Her ship, the Olympic, collided with the HMS Hawke, a ship designed to sink enemy ships by ramming them.
Both vessels were severely damaged, but thankfully the Olympic managed to limp back to shore before it sank. Violet stepped off the ship unharmed.
A couple of years later, Violet was placed on board the ‘unsinkable’ Titanic.
As we all know, it collided with an iceberg and sank in the Atlantic Ocean, taking more than 1500 lives with it.
Violet was one of the lucky ones, as she was ordered to board lifeboat number 16, as an example to the passengers to show it was safe.
In her memoirs she recalled: “I was ordered up on deck. Calmly, passengers strolled about. I stood at the bulkhead with the other stewardesses, watching the women cling to their husbands before being put into the boats with their children. Sometime after, a ship’s officer ordered us into the boat first to show some women it was safe.”

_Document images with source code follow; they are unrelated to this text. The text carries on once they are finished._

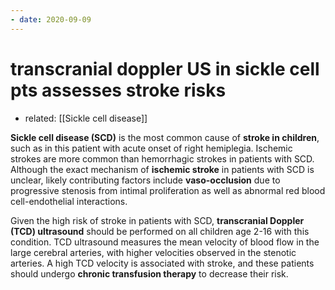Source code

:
 ```yaml
---
- date: 2020-09-09
---
```


# transcranial doppler US in sickle cell pts assesses stroke risks

- related: [[Sickle cell disease]]

**Sickle cell disease (SCD)** is the most common cause of **stroke in children**, such as in this patient with acute onset of right hemiplegia.  Ischemic strokes are more common than hemorrhagic strokes in patients with SCD.  Although the exact mechanism of **ischemic stroke** in patients with SCD is unclear, likely contributing factors include **vaso-occlusion** due to progressive stenosis from intimal proliferation as well as abnormal red blood cell-endothelial interactions.

Given the high risk of stroke in patients with SCD, **transcranial Doppler (TCD) ultrasound** should be performed on all children age 2-16 with this condition.  TCD ultrasound measures the mean velocity of blood flow in the large cerebral arteries, with higher velocities observed in the stenotic arteries.  A high TCD velocity is associated with stroke, and these patients should undergo **chronic transfusion therapy** to decrease their risk.
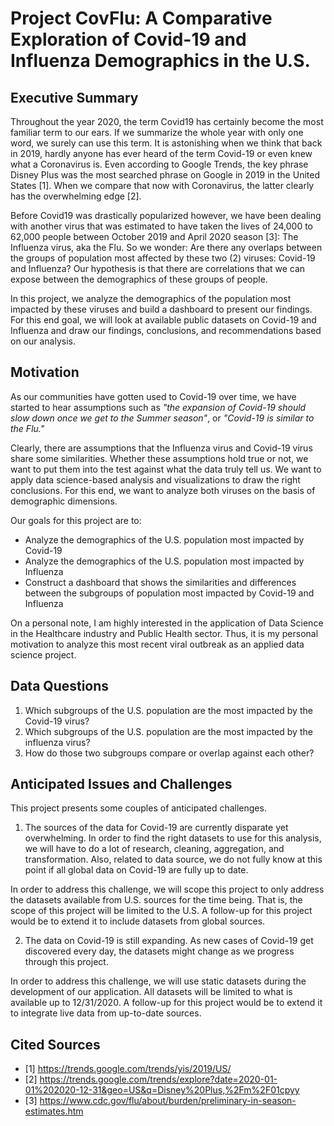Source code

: # Project CovFlu: A Comparative Exploration of Covid-19 and Influenza Demographics in the U.S.

## Executive Summary

Throughout the year 2020, the term Covid19 has certainly become the most familiar term to our ears. If we summarize the whole year with only one word, we surely can use this term. It is astonishing when we think that back in 2019, hardly anyone has ever heard of the term Covid-19 or even knew what a Coronavirus is. Even according to Google Trends, the key phrase Disney Plus was the most searched phrase on Google in 2019 in the United States [1]. When we compare that now with Coronavirus, the latter clearly has the overwhelming edge [2].

Before Covid19 was drastically popularized however, we have been dealing with another virus that was estimated to have taken the lives of 24,000 to 62,000 people between October 2019 and April 2020 season [3]: The Influenza virus, aka the Flu. So we wonder: Are there any overlaps between the groups of population most affected by these two (2) viruses: Covid-19 and Influenza? Our hypothesis is that there are correlations that we can expose between the demographics of these groups of people.

In this project, we analyze the demographics of the population most impacted by these viruses and build a dashboard to present our findings. For this end goal, we will look at available public datasets on Covid-19 and Influenza and draw our findings, conclusions, and recommendations based on our analysis.

## Motivation

As our communities have gotten used to Covid-19 over time, we have started to hear assumptions such as *"the expansion of Covid-19 should slow down once we get to the Summer season"*, or *"Covid-19 is similar to the Flu."*

Clearly, there are assumptions that the Influenza virus and Covid-19 virus share some similarities. Whether these assumptions hold true or not, we want to put them into the test against what the data truly tell us. We want to apply data science-based analysis and visualizations to draw the right conclusions. For this end, we want to analyze both viruses on the basis of demographic dimensions.

Our goals for this project are to:

- Analyze the demographics of the U.S. population most impacted by Covid-19
- Analyze the demographics of the U.S. population most impacted by Influenza
- Construct a dashboard that shows the similarities and differences between the subgroups of population most impacted by Covid-19 and Influenza

On a personal note, I am highly interested in the application of Data Science in the Healthcare industry and Public Health sector. Thus, it is my personal motivation to analyze this most recent viral outbreak as an applied data science project.

## Data Questions

1. Which subgroups of the U.S. population are the most impacted by the Covid-19 virus?
2. Which subgroups of the U.S. population are the most impacted by the influenza virus?
3. How do those two subgroups compare or overlap against each other?

## Anticipated Issues and Challenges

This project presents some couples of anticipated challenges.

1. The sources of the data for Covid-19 are currently disparate yet overwhelming. In order to find the right datasets to use for this analysis, we will have to do a lot of research, cleaning, aggregation, and transformation. Also, related to data source, we do not fully know at this point if all global data on Covid-19 are fully up to date.

In order to address this challenge, we will scope this project to only address the datasets available from U.S. sources for the time being. That is, the scope of this project will be limited to the U.S. A follow-up for this project would be to extend it to include datasets from global sources.

2. The data on Covid-19 is still expanding. As new cases of Covid-19 get discovered every day, the datasets might change as we progress through this project.

In order to address this challenge, we will use static datasets during the development of our application. All datasets will be limited to what is available up to 12/31/2020. A follow-up for this project would be to extend it to integrate live data from up-to-date sources.

## Cited Sources

- [1] https://trends.google.com/trends/yis/2019/US/
- [2] https://trends.google.com/trends/explore?date=2020-01-01%202020-12-31&geo=US&q=Disney%20Plus,%2Fm%2F01cpyy 
- [3] https://www.cdc.gov/flu/about/burden/preliminary-in-season-estimates.htm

While on board lifeboat number 16, a baby was thrust into Violet’s arms, and she cradled it until they were rescued by the Carpathia. The poor baby’s distraught mother found Violet holding her child, and gratefully took it back. The identity of the baby has never been confirmed, and Violet didn’t even know if it was a boy or a girl.
Despite the near-death experience, Violet was back on board the Titanic’s sister ship the Britannic in the lead-up to World War One.
She took a job as a nurse onboard an operation in the Aegean Sea. The ship hit a mine that had been planted by a German U-boat, and quickly started sinking. This time there were no lifeboats available.
This is Violet’s recollection of the moments that followed: “I leapt into the water but was sucked under the ship’s keel which struck my head. I escaped, but years later when I went to my doctor because of a lot of headaches, he discovered I had once sustained a fracture of the skull!”
Thankfully, Violet again survived the disaster. She was not deterred by her experiences and remained working on board ships for much of her life, before retiring at the age of 61.